いまは大隈氏をはじめとする諸先輩方の努力の結果、日本人がノーベル賞を受賞していますが、このままでは今後は厳しいのかも知れません。
そのノーベル賞受賞者の皆さんも、海外に出て行って研究した結果そうなったという人が多いような・・・?
山中伸弥氏など、日本では研究資金が少ないため研究用マウスの世話も自分でしなくてはいけないが海外ではそうではなくて研究に没頭できるとおっしゃっていたような気がします。(記憶違いだったらすみません)
アメリカなど海外では企業や(お金持ちの)個人からの寄付が多いのか、政府がお金を出しているのか、その両方なのかわかりませんが、予算面で日本より苦労が少ないと聞いたこともあります。

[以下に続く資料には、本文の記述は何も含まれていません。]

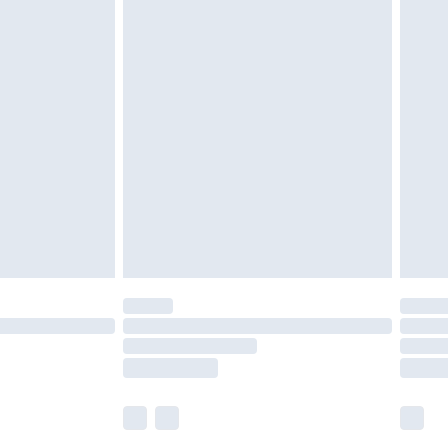
£6.99
nd before 8pm Saturday
£4.99
ry
£2.99
£4.99
£5.99
(Delivery Monday - Saturday)
£14.99
e not available for products delivered by our
r delivery times.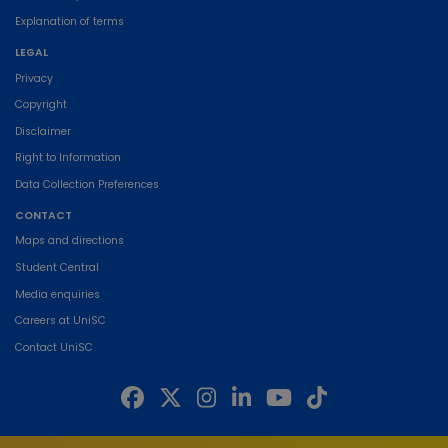
Explanation of terms
LEGAL
Privacy
Copyright
Disclaimer
Right to Information
Data Collection Preferences
CONTACT
Maps and directions
Student Central
Media enquiries
Careers at UniSC
Contact UniSC
The University of the Sunshine Coast acknowledges the Traditional Custodians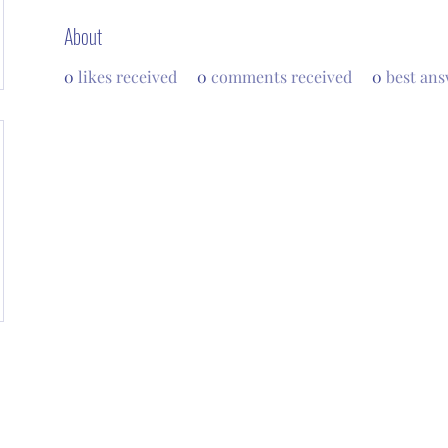
About
0
likes received
0
comments received
0
best ans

生活保護受給者が増え続けていて社会保障費がかさんでいるけど、学術研究費や教育のための予算(志ある優秀な学生への給付型奨学金など)を出し惜しんでいては日本はじり貧ですよね。
資源が少ないのだから人材を育てないとね。
貴重なご意見ありがとうございます。
これに関しては一日分のブログを使う価値があると思いますので、本日のブログにて意見を述べさせていただく所存です。